Well I bought a new bucket and ran a batch through, a coffee porter that was outstanding. Using the same bucket very careful not to scratch it I fermented this batch. Which only used about 3.5-4 lbs DME and I think 3.3 lbs LME and a maybe 2oz of hops. I also used 4 vanilla beans, scrapped and the skins in the boil. I don't have the recipe in front of me right now. It used a White Labs English Ale yeast (liquid). The fermentation was going within 24 hours and raged on for 3-4 days at which point I became too busy to bottle and it sat for about 3 weeks in the fermenter.

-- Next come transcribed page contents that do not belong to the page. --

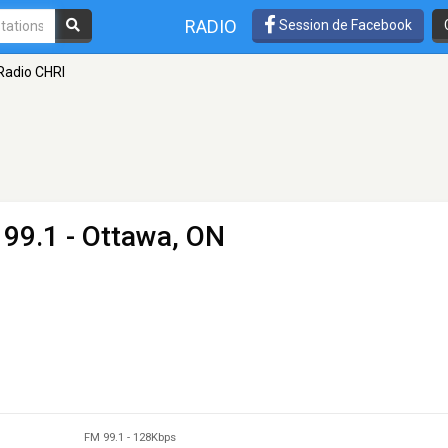
RADIO
Session de Facebook
Radio CHRI
 99.1 - Ottawa, ON
FM 99.1
-
128Kbps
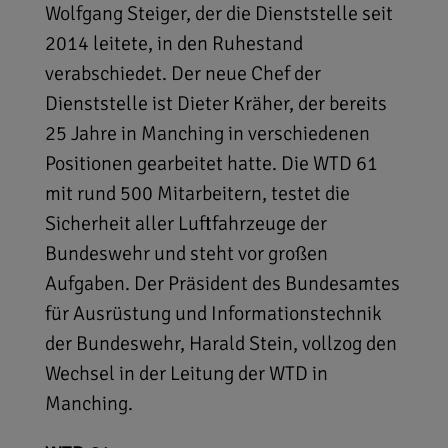
Wolfgang Steiger, der die Dienststelle seit
2014 leitete, in den Ruhestand
verabschiedet. Der neue Chef der
Dienststelle ist Dieter Kräher, der bereits
25 Jahre in Manching in verschiedenen
Positionen gearbeitet hatte. Die WTD 61
mit rund 500 Mitarbeitern, testet die
Sicherheit aller Luftfahrzeuge der
Bundeswehr und steht vor großen
Aufgaben. Der Präsident des Bundesamtes
für Ausrüstung und Informationstechnik
der Bundeswehr, Harald Stein, vollzog den
Wechsel in der Leitung der WTD in
Manching.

When I went to bottle it I could small this bitterness (I don't know how else to explain it) a kind of "astringent" smell? I am not sure if that is the right term. When I tasted the beer this bitterness was more prominent over the malt flavor as well as the vanilla and in my opinion was just a ruined beer. But since I have heard stories of brews making a miraculous turn for the better I bottled it anyway. It should be carbonated by next Wednesday.

I'm wondering what could have gone wrong here? My sanitization is very good, I am very anal and clean and take extra care not to scratch or damage anything. I did make one hop addition 10 or 15 minutes too early but I don't think it should "ruin" the beer. Maybe the yeast worked too fast?

Oh and one off topic question, if yeast eat all the sugars in a brew, how does it manage to stay sweet? Is it because there are sugars that are unfermentable?

Thanks!

Since you are using extract, you shouldnt have that much unfermantable sugar left. What was your SG and FG? What temp did you ferment at?
 
I'll have to get that info when I get home later. I know I very close to the SG the recipe listed but for the FG I was about 5 points higher than I should have been. I believed it fermented at around 67-68 degrees F.
 
I'm still the new kid in the class but I recall from reading How To Brew, Palmer talking about astringency coming from steeping grains for too long. I didn't see any mention of any specialty grains so this may not even matter but if you did steep maybe you could go back and look at the temp and amount of time you steeped.